Cukup lama untuk melupakan segala peristiwa yang amat mengerikan yang hampir saja merenggut jiwa Lina.
Peristiwa itu berlalu sudah, akan tetapi kadang bias-bias kelabu sesekali datang mendera bathinnya, membuat ia hampir saja berputus asa.
Tongkat penyanggah tubuhnya yang ia bawa selalu kemana ia pergi menambah bathinnya semakin tersiksa, dan segala upaya kulakukan untuknya agar hatinya terhibur dan terlupakan olehnya akan peristiwa itu.
“Kamu ngelamun, ya.” kataku mengusik membuyarkan lamunannya sambil bergeser mendekatinya duduk disampingnya di atas rumput hijau.
“Tidak ... aku, ... aku melihat gelombang laut itu datang dan pergi silih berganti kemudian berlari ke tepian menepis karang, betapa indahnya menawan hati.” sahutnya.
“Kamu suka laut toch, makanya aku bawa kau kemari.”
“Ya, ... aku suka, karena aku anak laut.” jawabnya menyindir.
Kembali ia mengingatkan padaku akan percakapan kami berdua ketika kami pertama kali datang di tempat ini.
“Kamu menyesal bersamaku Lina?” tanyaku masygul sembari mengusap rambutnya yang ia urai hingga bahunya.
“Sedikitpun tidak, malah aku berterima kasih kepadamu karena kau masih bersedia bersamaku sekalipun aku dalam kondisi seperti ini.” jawabnya lirih, lalu ia diam merunduk, seolah ia mengingat-ingat peristiwa lalu.

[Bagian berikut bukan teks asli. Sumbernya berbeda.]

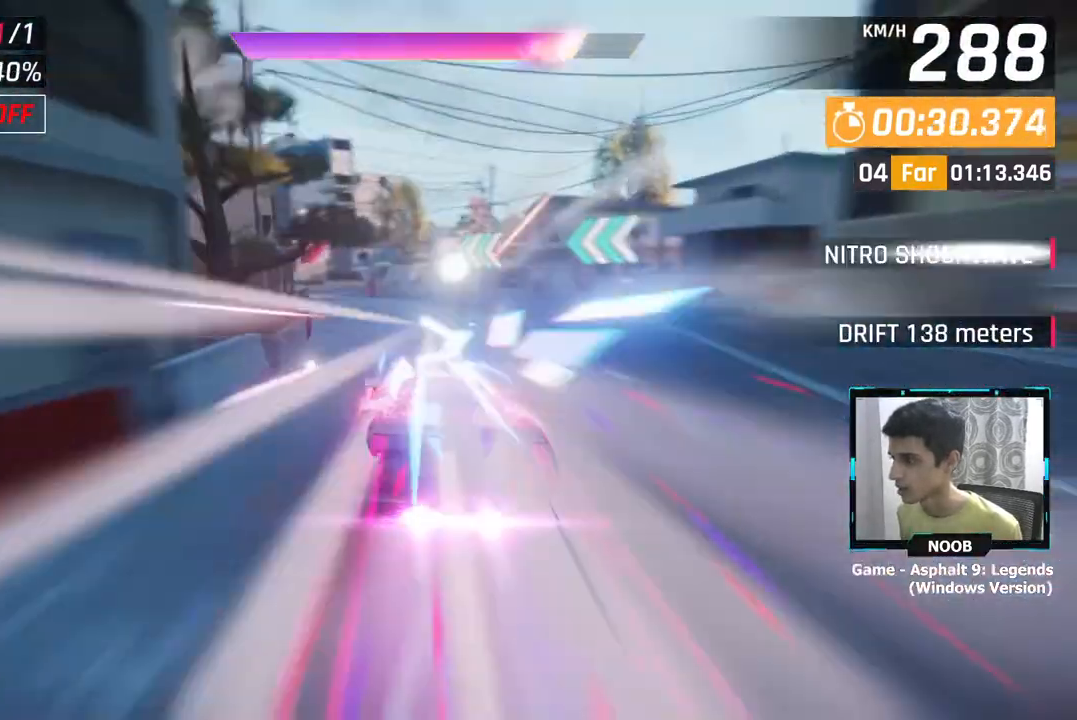
{"buttons": [], "left_stick": "left", "right_stick": "center", "events": []}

Tak terasa butiran-butiran air bening menggelinding perlahan membasahi wajahnya.
“Kamu menangis Lina?“ tanyaku lagi. Ia menggeleng, kemudian ia berusaha untuk melupakan segala peristiwa silam, namun ia tak kuasa dan terus teringat seolah-olah peristiwa itu menari-nari di pelupuk matanya.
***
Laut kembali berdendang ria seolah menyanyikan lagu-lagu syahdu menyentuh ke lubuk hati dua insan yang tengah asyik menjalin tali kasih. Marlina gadis cantik kelahiran campuran Melayu-Sunda kini bersandar di dadaku menghadap ke laut mengagumi keindahan panorama laut.
“Kak Mul senang laut ya?” katanya memulai bicara.
“Aku anak nelayan Lina, jadi aku senang dan cinta laut sayang.” kataku sembari meraba dagunya yang lancip.
“Lina juga senang laut ya?” tanyaku.
“Senang juga, tapi aku lebih senang panorama gunung.”
“Kamu anak gunung tinggalnya didesa.” kataku bercanda.
“Kamu anak nelayan tinggalnya dilaut.” balasnya pula bercanda.
“Kalau begitu, sama-sama kampungan.”
Lina gadisku terdiam lalu menatapku sedih, aku menghela nafas panjang, dan menyesal bercanda demikian.
Angin laut berhembus perlahan menerpa tubuhnya yang mungil membuat ia menggigil kedinginan. Ia kian merapatkan tubuhnya dan merangkulku erat-erat, sepertinya ia dalam ketakutan.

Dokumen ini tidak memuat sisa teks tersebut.